The computational predictions based on draft genome sequences of bacterial spot
pathogens have offered a wide scope for the studies involving experimental verification
of potential role of the candidate virulence factors and implementation of the essential
ones in the development of control strategies and breeding for durable resistance.
Screening for durable resistance continues to be a challenge due to plant-
pathogen co-evolution. While screening different Capsicum genotypes, Capsicum
chinense showed a new source of resistance against several strains of bacterial spot
xanthomonads. In an interspecific cross, this new resistance was transferred to
Capsicum annuum cv. Early Calwonder (ECW). The resistance gene was then
segregated in a backcross program and 7th backcross population (ECW-70R) was used
to determine genetic inheritance of the resistance.

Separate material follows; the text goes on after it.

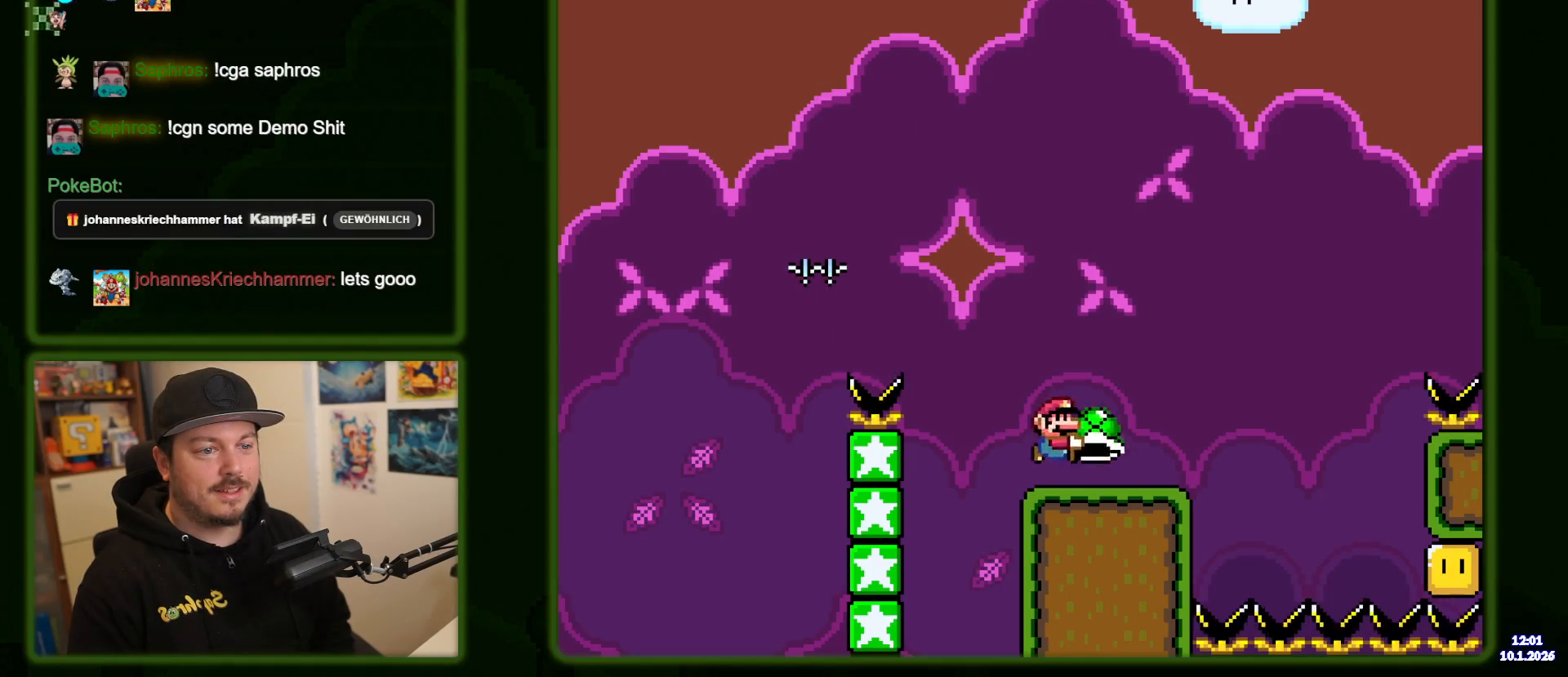
{"buttons": ["B", "Y", "DPAD_RIGHT"], "events": [[17, "DPAD_RIGHT", "down"], [50, "Y", "up"], [133, "Y", "down"]]}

X. gardneri strain Xv444 gave a strong HR on ECW-70R. We isolated a clone from
a genomic library of Xv444 showing an avirulence phenotype on ECW-70R by
mobilizing a library of Xv444 into the virulent, recipient strain, Xg51. The ORF showing avirulence activity was referred to as avrBs7. Group A strain Xcv 85-10 shows a delayed HR on the leaves of ECW-70R. Avirulence gene avrBs7 shows 67% identity at amino acid level to avrBs1.1 from Xcv str. 85-10. Inoculation of Xg51 transconjugants carrying avrBs1.1 showed delayed HR on ECW-70R confirming avirulence activity.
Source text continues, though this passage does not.